Mbah Sudimah, generasi kedua penjual Jadah Tempe Mbah Carik yang legendaris dan jadi salah satu ikon kuliner Yogyakarta meninggal dunia. Kisah perjuangannya mempopulerkan jajanan tradisional ini pun layak untuk dikenang.

Inibaru.id – Pewaris kuliner legendaris jadah tempe generasi kedua, Sudimah Wiro Sartono atau yang dikenal sebagai Mbah Carik meninggal dunia pada Selasa (11/1/2022) kemarin. Mbah Carik dikenal luas sebagai penjual jadah tempe legendaris yang ada di Kaliurang, Sleman, Daerah Istimewa Yogyakarta.

Kabar meninggalnya Mbah Carik diungkap langsung oleh Lurah Hargobinangun Amin Sarjito. Dalam keterangannya, disebutkan kalau Mbah Carik meninggal di rumahnya yang beralamat di Kaliurang Selatan, RT 4, RW 13, Kelurahan Hargobinangun, Kapanewon Pakem, Sleman.

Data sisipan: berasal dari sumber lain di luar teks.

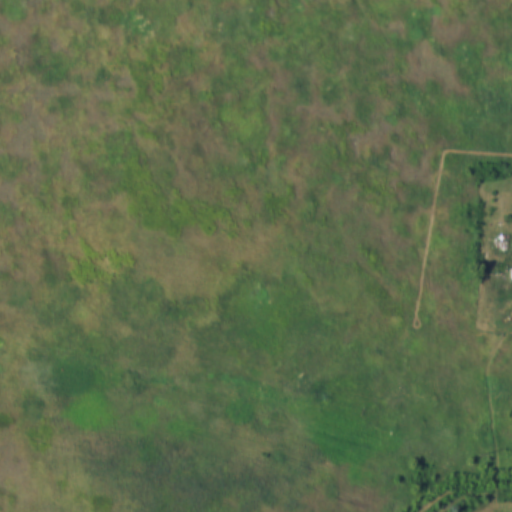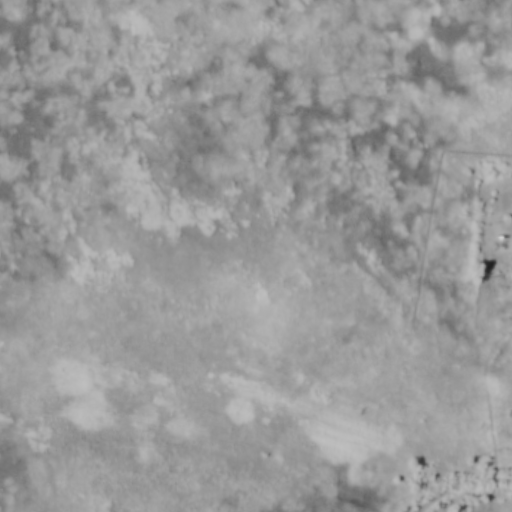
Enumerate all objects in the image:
road: (20, 497)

“Mbah Carik jadah tempe meninggal tadi pukul 18.00 WIB di Kaliurang Selatan, Hargobinangun, Pakem,” terang Amin, Selasa (11/1) malam.

Penyebab meninggalnya Mbah Carik adalah karena usianya yang sudah tua, tepatnya 92 tahun. Menurut tetangga sekitar, alamrhumah memang sudah cukup lama sakit.

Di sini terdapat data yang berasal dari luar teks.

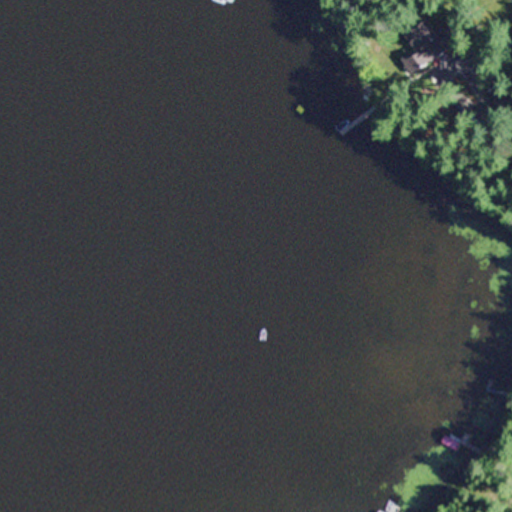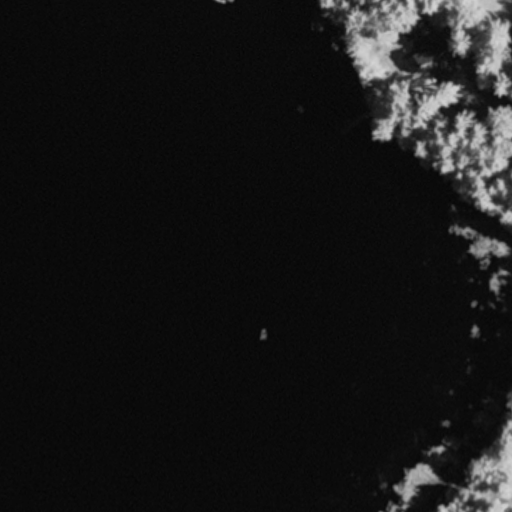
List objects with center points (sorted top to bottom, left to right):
building: (428, 41)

Jadah Tempe Legendaris yang Digemari Sultan Yogya

Jadah Tempe Mbah Carik sudah populer di kalangan masyarakat Yogyakarta sejak 1950-an. Jajanan tradisional ini memang hanya terdiri atas dua bahan makanan saja, yakni jadah yang berasal dari ketan serta tempe bacem. Namun, rasa jadah tempe yang dijajakan Mbah Carik memang unik sehingga disukai banyak orang.

Jadah tempe Mbah Carik melegenda dan jadi salah satu ikon kuliner Yogyakarta. (GNFI/Shutterstock)
Jadah tempe Mbah Carik melegenda dan jadi salah satu ikon kuliner Yogyakarta. (GNFI/Shutterstock)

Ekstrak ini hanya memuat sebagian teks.